This is No Lake Wobegon: When Medical School Means You’re No Longer Above Average

I personally like to tell myself that I'm excited for the chance to be in a room where I've got to hustle to keep up. But frankly, it hasn't happened in undergrad and so I'm a little scared of jumping into the deep end with the big fishes. the mcat was the first test I wasn't in the high 90's percentile on and I wasn't even close to that, I'm impressed with people I met on the interview trail and knowing that only the best of them got in is a little intimidating

Luckily, I'll be too far in debt for quitting to be an option.....swim or drown, swim or drown 😉
 
This isn't unique to medicine; it happens whenever ascending to higher levels of skill in just about any field. Anyone who has gone on to play college (or even high school) sports has experienced this. Nothing special. Get over the vulnerable self and work hard. And maybe that's the problem: sheltered premeds who thought they were special snowflakes start to realize that there's a whole mountain of fresh powder out there. Chances are, there are plenty better and smarter than you. Solution? Suck it up and do your best. Work harder. If not, someone else will, and you're not that special… in other words quite replaceable.
 
Certainly not unique to medicine. It was a steep learning curve for me my first year that I am in fact not a special snowflake that can coast through graduate school with little to no effort. Not that I had never worked hard previously, I just was never that challenged academically. It was quite a wake up call and personal challenge to learn to not to completely identify myself through always easily being number 1 academically.

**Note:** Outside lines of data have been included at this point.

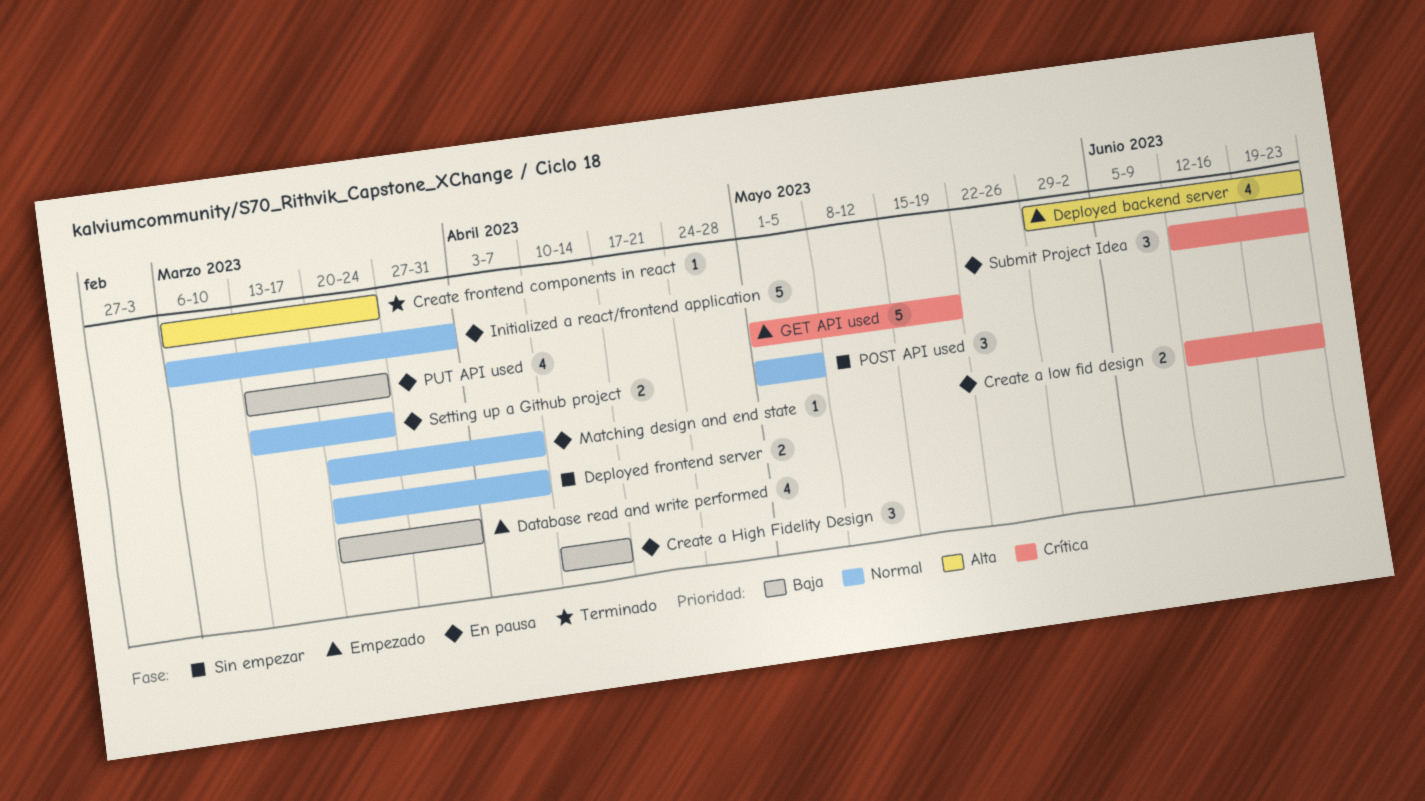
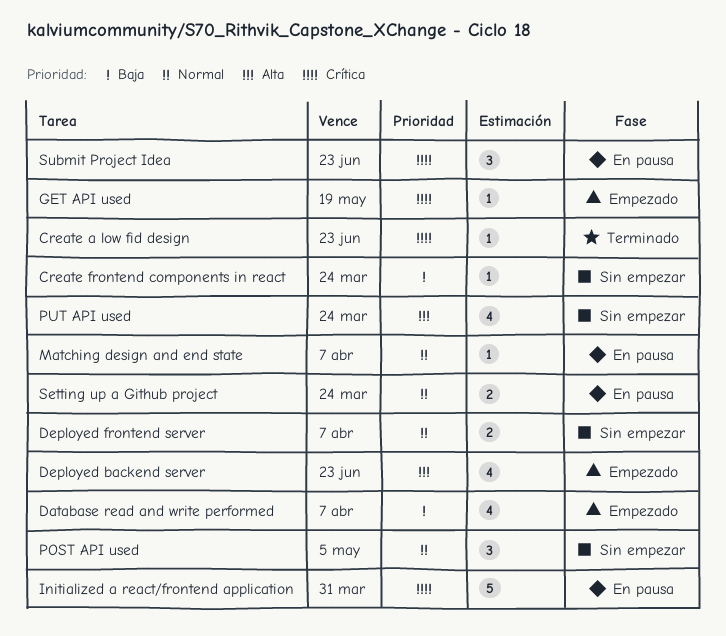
Create a High Fidelity Design: present -> none
Create a low fid design, status: En pausa -> Terminado
Create a low fid design, estimate: 2 -> 1
Create frontend components in react, status: Terminado -> Sin empezar
Create frontend components in react, priority: Alta -> Baja
Database read and write performed, due: Mar 31 -> Apr 7
GET API used, estimate: 5 -> 1
Initialized a react/frontend application, priority: Normal -> Crítica
PUT API used, status: En pausa -> Sin empezar
PUT API used, priority: Baja -> Alta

I got through it though and so will anyone who knuckles down and puts in the work. Great article; I think far too few students think about this or give it the weight it deserves before starting professional school.
 
I weep for the youth who have such a warped perspective.
 
I would like to say to those who are below the average "Don't be discouraged" after applying to medical school for 3 yrs, I finally got accepted. Once I started, I was so energetic and determined to do well. Then I got a slap in the face on our second set of exams where I failed 5/7 subjects, I was so exhausted from studying that my body couldn't take it anymore and basically crashed on exam week. After that I joined study groups, I had tutors, my classmates were very supportive and helpful. I started spending more time praying and reading my devotional, I started exercising, taking vitamins and eating healthy. At that point I accepted the fact that I was not going to be the above average student but I didn't let that discourage me from being a good doctor. I ended first year in the bottom 10 of my class. Fortunately, my school got rid of class ranks after that year 🙂 Second year, I was struggling just to pass but God is good and I was able to get through. During third year my performance was better and my Step 2 scores improved 33pts compared to Step 1. I decided then to apply to a very competitive specialty, I volunteered, translated, I did research, published and held 2 leadership positions to help my CV. I also applied to a less competitive specialty just in case I didn't get in to the other one. I ended up matching at the competitive specialty. I am glad I didn't let my below average performance determine what I could become. I had faith that God had another plan for me and I prayed a lot.